The company will complete a full evaluation of the data and work with investigators to share the results with the scientific community at an upcoming medical conference, as well as discuss with health authorities. Bristol Myers Squibb thanks the patients and investigators involved in the CheckMate -9DW clinical trial. CheckMate -9DW is a Phase 3 randomized, open-label trial evaluating the combination of Opdivo plus Yervoy compared to investigator?s choice of sorafenib or lenvatinib monotherapy in patients with advanced hepatocellular carcinoma who have not received prior systemic therapy.

Approximately 668 patients were randomized to receive Opdivo plus Yervoy (Opdivo 1mg/kg plus Yervoy 3 mg/kg Q3W for up to four doses, followed by Opdivo monotherapy 480 mg Q4W) infusion, or single agent sorafenib or lenvatinib as oral capsules in the control arm. The primary endpoint of the trial is overall survival and key secondary endpoints include objective response rate and time to symptom deterioration. Liver cancer is the third most frequent cause of cancer death worldwide.

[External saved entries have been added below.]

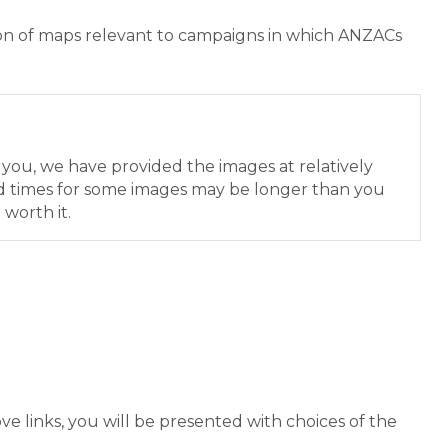
ion of maps relevant to campaigns in which ANZACs
r you, we have provided the images at relatively
d times for some images may be longer than you
 worth it.
e links, you will be presented with choices of the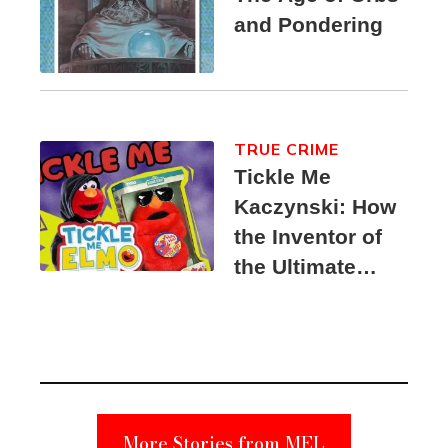
and Pondering
TRUE CRIME
Tickle Me
Kaczynski: How
the Inventor of
the Ultimate
Elmo Toy
Became a
Unabomber
Suspect
More Stories from MEL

Hepatocellular carcinoma (HCC) is the most common type of primary liver cancer and accounts for 90% of all liver cancers. HCC is often diagnosed in an advanced stage, where effective treatment options are limited and are usually associated with poor outcomes. Up to 70% of patients experience recurrence within five years, particularly those still considered to be at high risk after surgery or ablation.

While most cases of HCC are caused by hepatitis B virus (HBV) or hepatitis C virus (HCV) infections, metabolic syndrome and nonalcoholic steatohepatitis (NASH) are rising in prevalence and expected to contribute to increased rates of HCC.